The constant challenge is to balance your prices in a way that allows you to maintain a sales volume that sustains profitable operations. Raising your prices too high can steer customers elsewhere, while keeping prices too low may prevent you from making a profit.
In addition, raising all prices across the board may be fine in one segment of your business but detrimental to another. Each segment may thus require a different pricing strategy that results in a healthy and profitable sales mix. Begin by evaluating your retail, new construction, and service segments in both the residential and commercial arenas.
It is important that you stay true to your own profit objectives. Don’t ignore local economic and competitive pressures, but don’t let them be the primary reason for establishing your prices.
Your prices and rates should be set at the highest level possible. In addition to covering the door vendor costs above, the new prices must also cover the many increases in your overhead expenses such as payroll, insurance, utilities, and operational vehicle costs. Any increase in expenses must be compensated for, either by cutting other costs or by raising your prices.

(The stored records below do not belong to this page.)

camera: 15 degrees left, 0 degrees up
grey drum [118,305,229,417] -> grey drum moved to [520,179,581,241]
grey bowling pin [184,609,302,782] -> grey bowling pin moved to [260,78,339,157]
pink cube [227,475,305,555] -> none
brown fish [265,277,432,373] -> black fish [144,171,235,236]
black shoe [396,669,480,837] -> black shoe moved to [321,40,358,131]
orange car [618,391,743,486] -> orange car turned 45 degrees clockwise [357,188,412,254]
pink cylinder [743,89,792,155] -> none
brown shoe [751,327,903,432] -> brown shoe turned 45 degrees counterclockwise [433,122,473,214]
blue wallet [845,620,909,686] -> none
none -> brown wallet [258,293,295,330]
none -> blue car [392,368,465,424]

Getting a higher price often requires that you put more emphasis and energy into explaining the added value that you uniquely provide. Price only represents a portion of the value that you offer. Reliability, quality, and safety are also important to the customer.
Try Alternative Products
If your ability to raise prices is limited, which is especially true in the builder segment, then you may need to consider an alternative or lower-cost product that still meets the needs of these customers. Whether this is done with the same or different manufacturer, give consideration to the quality, installation efficiency, and serviceability aspects so that you still meet your customers’ expectations.

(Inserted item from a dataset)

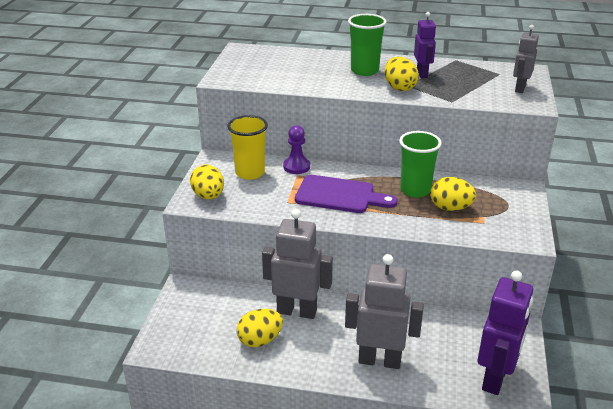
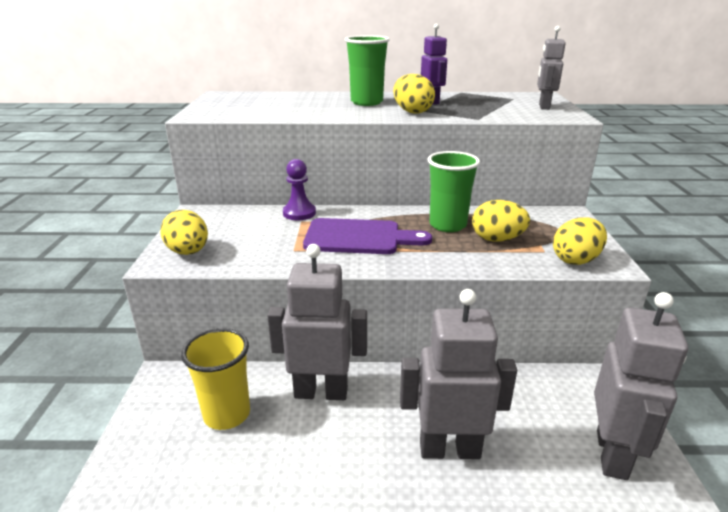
camera: 10 degrees left, 5 degrees down
yellow cup [227,115,268,180] -> yellow cup moved to [181,328,250,430]
yellow egg [237,309,283,347] -> yellow egg moved to [553,217,607,265]
purple robot [478,270,533,395] -> grey robot [594,292,688,480]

Don’t be afraid to ask your vendors for additional pricing assistance for your key accounts or large volume customers. Vendors are facing similar challenges, and are often receptive to maintaining relationships with their volume accounts, too.
Spread the Burden
If you have a diversified sales mix, just raising residential door prices may only achieve part of your desired average gross margin increase. Price limitations set by your customers may make it difficult to achieve your desired margins through one segment alone.
For this reason, you should increase your service rates, parts prices, and applicable trip charges. This will help you spread the burden of increased costs over all segments, rather than burdening just one. Getting a little more out of each transaction, both small and large, can contribute greatly to the bottom line.
Failure to Raise Prices
An increase of some sort is critical, whether you raise your prices to cover all your business costs or just those in vendor materials. Failure to raise your prices in a timely manner can be very detrimental to your overall profitability.

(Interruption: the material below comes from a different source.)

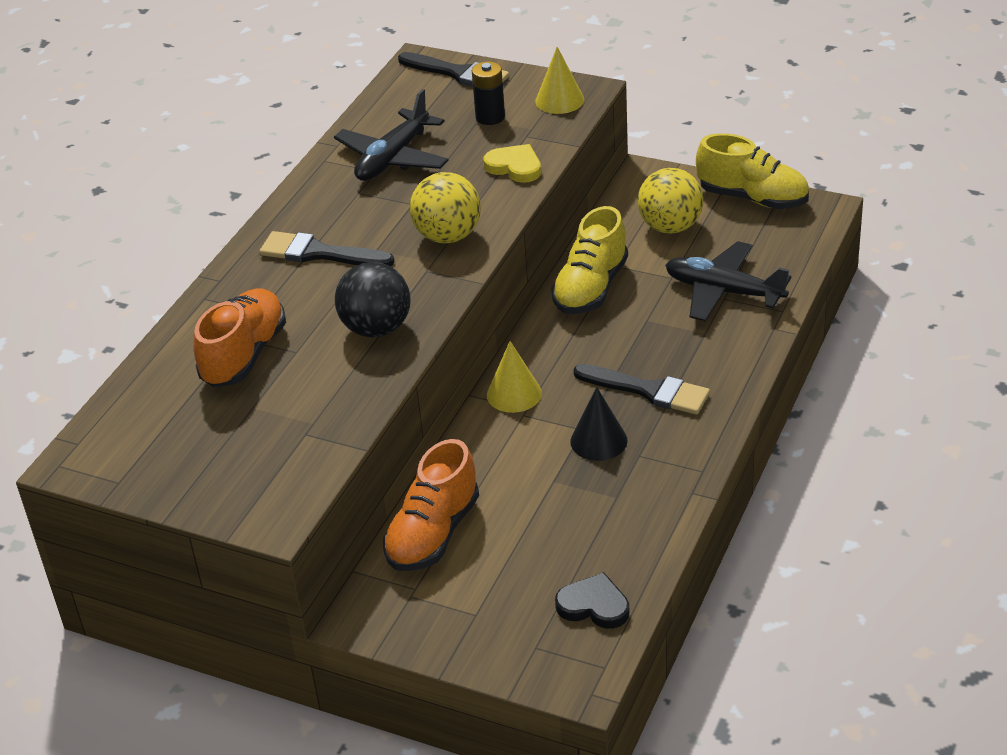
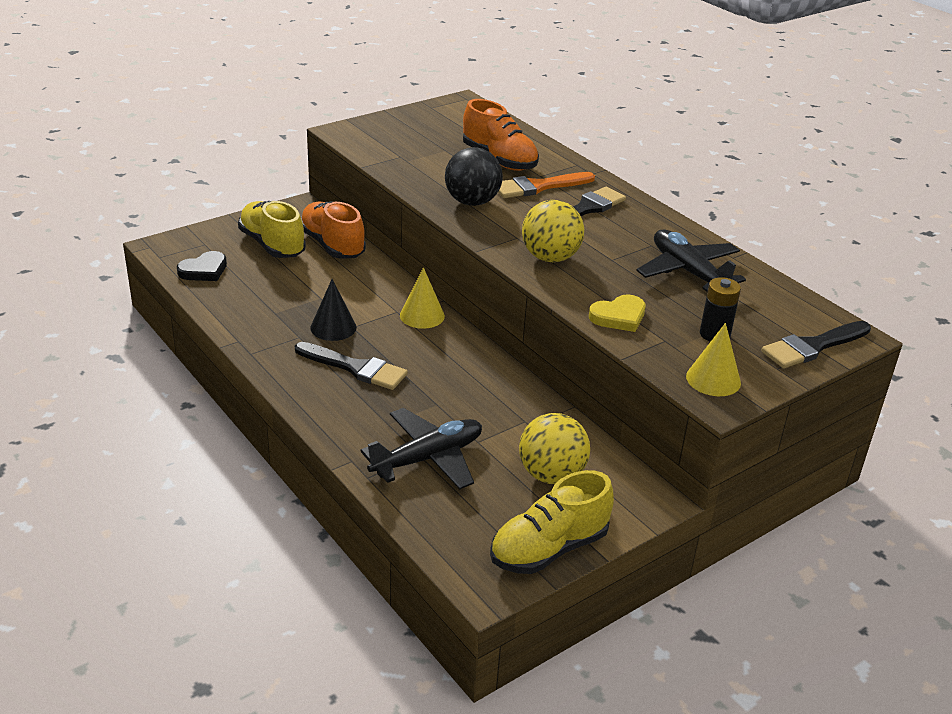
camera: 115 degrees right, 5 degrees down
yellow shoe [551,206,628,314] -> yellow shoe moved to [238,201,306,258]
black brush [573,364,710,415] -> black brush turned 120 degrees counterclockwise [295,342,408,390]
none -> orange brush [498,172,595,198]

Left unchecked, a 5 percent increase from your vendor will reduce your gross margin rate by the same amount. Few businesses can take a hit like that in today’s environment.
Understand Your Costs
There are many ways to develop a price for your products. Regardless of what formula you use, you must know your true costs before changing your prices. If you know how your material, freight, and labor costs affect your prices, you will be better able to adjust your prices more effectively.